[Start of Source extract]

However, there are problems in that the user suffers from inconvenience in manually inputting passwords so as to take ownership for each device, and that when the user wants to use a plurality of security consoles, the user needs to purchase a corresponding number of equipment. When the plurality of security consoles are used, corresponding different keys must be used, so the user needs to remember the corresponding relationship between the devices and the security consoles in implementing the TakeOwnership process.
In other words, because the conventional password-based authentication method is vulnerable to a Brute Force Attack, and because the public key of the security console is transmitted together with a digital signature, it is difficult to confirm authenticity of the public key of the security console. Also, it may not be possible to authenticate a message sender. Further, there is an inconvenience that in order to set an access control for specific devices, the user has not only to remember the security console having the authority to edit the ACL of the specific devices, but also to manually input passwords provided by the manufacturer into each device through the security console so as to implement the TakeOwnership process.

SUMMARY OF THE INVENTION

Accordingly, the present invention is made to solve the above-mentioned problems occurring in the related art, but embodiments of the present invention are not required to solve any of the specific problems described herein. An exemplary objective of the present invention is to provide a home network device, a home network system and a method for automating a TakeOwnership process, which are capable of securely operating home network equipment by employing public key cryptography and of automatically implementing the TakeOwnership process.
It is another exemplary objective of the present invention to provide a home network device, a home network system and a method for automating a TakeOwnership process, in which a control point can simultaneously perform a security console function by which the control point has an authority for access to at least one controlled device.
Consistent with an exemplary embodiment of the present invention, there is provided a network device for automating a TakeOwnership process, which comprises a public key generation unit, a storage medium write/read unit and a control point/security console (CP/SC) switching unit. The public key generation unit generates a public key and a private key by employing public key cryptography. The storage medium write/read unit is for writing the generated public and private keys on a storage medium and for reading the public and private keys written on the storage medium. The control point/security console (CP/SC) switching unit selects any one of a security console function and a control point function after authentication of a user using the private key stored on the storage medium, wherein the security console function provides an access authority for a predetermined device and the control point function controls operation of the predetermined device.
Consistent with another exemplary embodiment of the present invention, there is provided a network device for automating a TakeOwnership process. The network device comprises a storage medium read unit for reading a first public key generated in a control point from a storage medium, and a public key and digital signature authentication unit for comparing a second public key transmitted from the control point with the first public key and for authenticating a digital signature transmitted from the control point using a result of the comparison.

[End of Source extract]
[Start of Raw records]

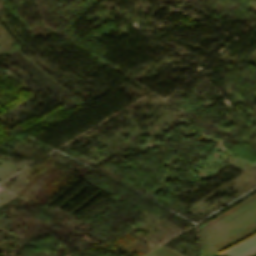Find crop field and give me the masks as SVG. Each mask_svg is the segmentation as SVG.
I'll list each match as a JSON object with an SVG mask.
<instances>
[{
  "instance_id": "1",
  "label": "crop field",
  "mask_w": 256,
  "mask_h": 256,
  "mask_svg": "<svg viewBox=\"0 0 256 256\" xmlns=\"http://www.w3.org/2000/svg\"><path fill=\"white\" fill-rule=\"evenodd\" d=\"M256 251V235L220 253L228 256H248Z\"/></svg>"
}]
</instances>
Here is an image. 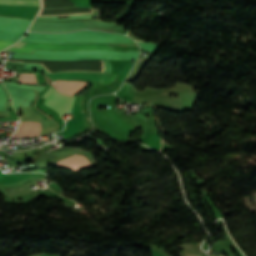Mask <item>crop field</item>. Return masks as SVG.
I'll use <instances>...</instances> for the list:
<instances>
[{
	"label": "crop field",
	"instance_id": "8a807250",
	"mask_svg": "<svg viewBox=\"0 0 256 256\" xmlns=\"http://www.w3.org/2000/svg\"><path fill=\"white\" fill-rule=\"evenodd\" d=\"M24 43L18 42L13 45L15 47H20ZM10 47L6 50L17 51V52H27L32 53L35 49L40 50H74V49H105L111 50L112 47L108 44H46V43H26L20 48Z\"/></svg>",
	"mask_w": 256,
	"mask_h": 256
},
{
	"label": "crop field",
	"instance_id": "ac0d7876",
	"mask_svg": "<svg viewBox=\"0 0 256 256\" xmlns=\"http://www.w3.org/2000/svg\"><path fill=\"white\" fill-rule=\"evenodd\" d=\"M42 98L47 99L45 105L55 109L60 115L69 112L74 102V97L60 94L51 86Z\"/></svg>",
	"mask_w": 256,
	"mask_h": 256
},
{
	"label": "crop field",
	"instance_id": "34b2d1b8",
	"mask_svg": "<svg viewBox=\"0 0 256 256\" xmlns=\"http://www.w3.org/2000/svg\"><path fill=\"white\" fill-rule=\"evenodd\" d=\"M42 124L37 120H20V125L13 137L39 136Z\"/></svg>",
	"mask_w": 256,
	"mask_h": 256
},
{
	"label": "crop field",
	"instance_id": "412701ff",
	"mask_svg": "<svg viewBox=\"0 0 256 256\" xmlns=\"http://www.w3.org/2000/svg\"><path fill=\"white\" fill-rule=\"evenodd\" d=\"M56 81L52 85L55 87V89L63 94H68V95H74L75 93L79 92L82 90L87 82L84 81H59V80H54Z\"/></svg>",
	"mask_w": 256,
	"mask_h": 256
},
{
	"label": "crop field",
	"instance_id": "f4fd0767",
	"mask_svg": "<svg viewBox=\"0 0 256 256\" xmlns=\"http://www.w3.org/2000/svg\"><path fill=\"white\" fill-rule=\"evenodd\" d=\"M51 78H61V79H90V80H97V81H106V73H56L47 75Z\"/></svg>",
	"mask_w": 256,
	"mask_h": 256
},
{
	"label": "crop field",
	"instance_id": "dd49c442",
	"mask_svg": "<svg viewBox=\"0 0 256 256\" xmlns=\"http://www.w3.org/2000/svg\"><path fill=\"white\" fill-rule=\"evenodd\" d=\"M54 165L66 166L74 169L75 171L91 166V164L87 161V159L81 155H73V156L67 157L57 162Z\"/></svg>",
	"mask_w": 256,
	"mask_h": 256
},
{
	"label": "crop field",
	"instance_id": "e52e79f7",
	"mask_svg": "<svg viewBox=\"0 0 256 256\" xmlns=\"http://www.w3.org/2000/svg\"><path fill=\"white\" fill-rule=\"evenodd\" d=\"M0 4L39 6V0H0Z\"/></svg>",
	"mask_w": 256,
	"mask_h": 256
},
{
	"label": "crop field",
	"instance_id": "d8731c3e",
	"mask_svg": "<svg viewBox=\"0 0 256 256\" xmlns=\"http://www.w3.org/2000/svg\"><path fill=\"white\" fill-rule=\"evenodd\" d=\"M132 131H134L137 127L134 124L132 118H127L126 116H124L121 112H119L118 110L112 108L111 109Z\"/></svg>",
	"mask_w": 256,
	"mask_h": 256
},
{
	"label": "crop field",
	"instance_id": "5a996713",
	"mask_svg": "<svg viewBox=\"0 0 256 256\" xmlns=\"http://www.w3.org/2000/svg\"><path fill=\"white\" fill-rule=\"evenodd\" d=\"M23 74H28V73H23ZM23 74H20V78L18 79L19 82L37 83L35 73H29V75H23Z\"/></svg>",
	"mask_w": 256,
	"mask_h": 256
},
{
	"label": "crop field",
	"instance_id": "3316defc",
	"mask_svg": "<svg viewBox=\"0 0 256 256\" xmlns=\"http://www.w3.org/2000/svg\"><path fill=\"white\" fill-rule=\"evenodd\" d=\"M14 42H9V41H0V50L10 46L11 44H13Z\"/></svg>",
	"mask_w": 256,
	"mask_h": 256
}]
</instances>
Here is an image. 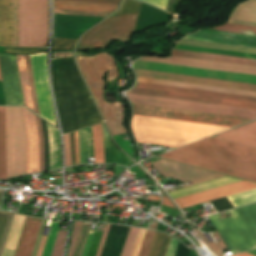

[End of Raw records]

Goal. Print the part of the home network passage that opens with the words containing "Accordingly, the present" and closes with "automatically implementing the TakeOwnership process.". Nothing in the entries is needed here.

Correct answer.
Accordingly, the present invention is made to solve the above-mentioned problems occurring in the related art, but embodiments of the present invention are not required to solve any of the specific problems described herein. An exemplary objective of the present invention is to provide a home network device, a home network system and a method for automating a TakeOwnership process, which are capable of securely operating home network equipment by employing public key cryptography and of automatically implementing the TakeOwnership process.